Find starting address from pointer p:
   base(p) = p & ~(len(p)-1)

   Example:
        int a[100];
        int *pa = &a[0];

    allocate sizeof(int)*100 rounded
      up to power of 2 bytes = 512 bytes
      so need 512/16 == 32 slots
       each bt entry stores log_2(512) = 9

    suppose address of pa == 0x400
    so use 32 bt entries:
       pa >> 4 = 0x40 (== 64)

       bt[pa>>4] = 9
       bt[(pa>>4)+1] = 9
       ...
       bt[(pa>>4)+31] = 9

    suppose:
        int *pb = &a[75];
                == 0x400 + 4*0x4B 
                == 0x400 + 0x12C
                == 0x52C (== 1324)

        len(pb) = 1 << bt[pb>>4]
                = 1 << bt[0x52C>>4]
                = 1 << bt[0x52]
                = 1 << 9
                = 0x200 (== 512)
        base(pb) = pb & ~(len(pb)-1)
                 = 0x52C & ~(1FF)
                 = 0x400
------------------------------------------
    What is 1 << s in normal mathematical terms?
    Do we need to align the allocations?
    Why do we allocate 512 bytes for the array a (of 100 ints)?
    Why do we need 32 entries in bt for pa (or a)?
------------------------------------------
    BAGGY BOUNDS CHECKING (32 bit Arch.)      
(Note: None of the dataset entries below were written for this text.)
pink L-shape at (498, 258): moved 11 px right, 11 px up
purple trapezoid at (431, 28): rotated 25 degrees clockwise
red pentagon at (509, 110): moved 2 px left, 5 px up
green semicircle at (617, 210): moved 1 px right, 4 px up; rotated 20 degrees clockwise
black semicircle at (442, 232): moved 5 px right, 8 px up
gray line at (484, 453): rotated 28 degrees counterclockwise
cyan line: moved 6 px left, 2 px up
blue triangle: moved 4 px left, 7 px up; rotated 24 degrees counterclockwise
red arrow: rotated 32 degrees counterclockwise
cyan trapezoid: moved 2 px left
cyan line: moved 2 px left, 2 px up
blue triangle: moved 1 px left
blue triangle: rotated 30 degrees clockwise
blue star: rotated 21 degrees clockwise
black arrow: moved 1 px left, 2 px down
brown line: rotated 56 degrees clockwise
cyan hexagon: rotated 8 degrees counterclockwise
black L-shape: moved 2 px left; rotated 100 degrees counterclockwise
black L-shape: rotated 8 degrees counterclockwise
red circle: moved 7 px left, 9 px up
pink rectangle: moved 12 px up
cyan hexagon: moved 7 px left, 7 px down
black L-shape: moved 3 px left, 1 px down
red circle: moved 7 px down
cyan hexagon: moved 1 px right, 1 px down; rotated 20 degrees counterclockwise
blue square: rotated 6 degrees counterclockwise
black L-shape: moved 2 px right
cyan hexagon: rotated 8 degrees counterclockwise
inBounds(p) = base(p) <= p
              and p < base(p)+len(p)

Result of pointer arithmetic:
 for computation of
    p2 = p + n;

 add the code:
    p2 = result(p2);

 where
 
 result(p2) =
   if inBounds(p2)
   then p2
   else if base(p2)-7 <= p2
           and p2 < base(p2)+len(p2)+8
        then (1 << 31) | p2
        else error("illegal pointer")

------------------------------------------
   What does (1 << 31) | p2 do?
   Why set high-order bit of out-of-bounds pointers to 1?
   Why allow 1/2 a slot under or over?
   How do we find the correct base and length for illegal pointers?
   Why not allow larger than 1/2 a slot under or over bounds?
   Does code need to check bounds of dereferences?
------------------------------------------
      WORKING WITH UNINSTRUMENTED CODE

Code in libraries that was not compiled
  with baggy bounds checks

  bt entries set to maximum possible (31)

   
------------------------------------------
       Will there ever be dereference errors for pointers to space
          allocated by library code?
       Can an out-of-bounds pointer be passed to uninstumented code?
   b. for 64 bit systems
------------------------------------------
    BAGGY BOUNDS WITH 64 BIT POINTERS

Idea:
   Store more information in the pointers

 Valid pointer:
 [ zeros | log2(size) | address     ]
  21 bits    5 bits      38 bits

 Invalid pointer:
 [ offset | log2(size) | zeros | address ]
   13 bits   5 bits      8 bits  38 bits
------------------------------------------
        What are the advantages of putting this information in the pointers?
   c. evaluation
------------------------------------------
      EVALUATING BAGGY BOUNDS SYSTEM

Disadvantages:


Advantages:


------------------------------------------
        Can still have memory attacks with this system?
 E. Non-executable Memory
------------------------------------------
         NON-EXECUTABLE MEMORY

3 bits for permission on a page:
   read (R), write (W), execute (X)

Execute means that


Policy:  W xor X
   so can't both write and execute
    in a page


------------------------------------------
        What kind of program would need to both write and execute code?
 F. Randomized Address Space (ASLR)
------------------------------------------
        RANDOMIZED ADDRESS SPACE

Idea:
   - make it harder for attacker
     to


Often called ASLR
  = Address Space Layout Randomization
------------------------------------------
------------------------------------------
       DEFEATING ASLR

Approaches:

   - extract the randomness


   - heap attack:
     . spread shell code all over the heap
     . jump to a random address

   - nop slide
     . put lots of nops in heap
     . put shell code at end
     . jump to random address
------------------------------------------
 G. practice
------------------------------------------
    WHAT IS USED IN PRACTICE?

Both gcc and Visual Studio:
  - use stack canaries by default

Linux and Windows both have
   W xor X memory
 and
   ASLR

    WHAT IS NOT USED IN PRACTICE?

Baggy bounds


------------------------------------------
    Why would systems not use baggy bounds?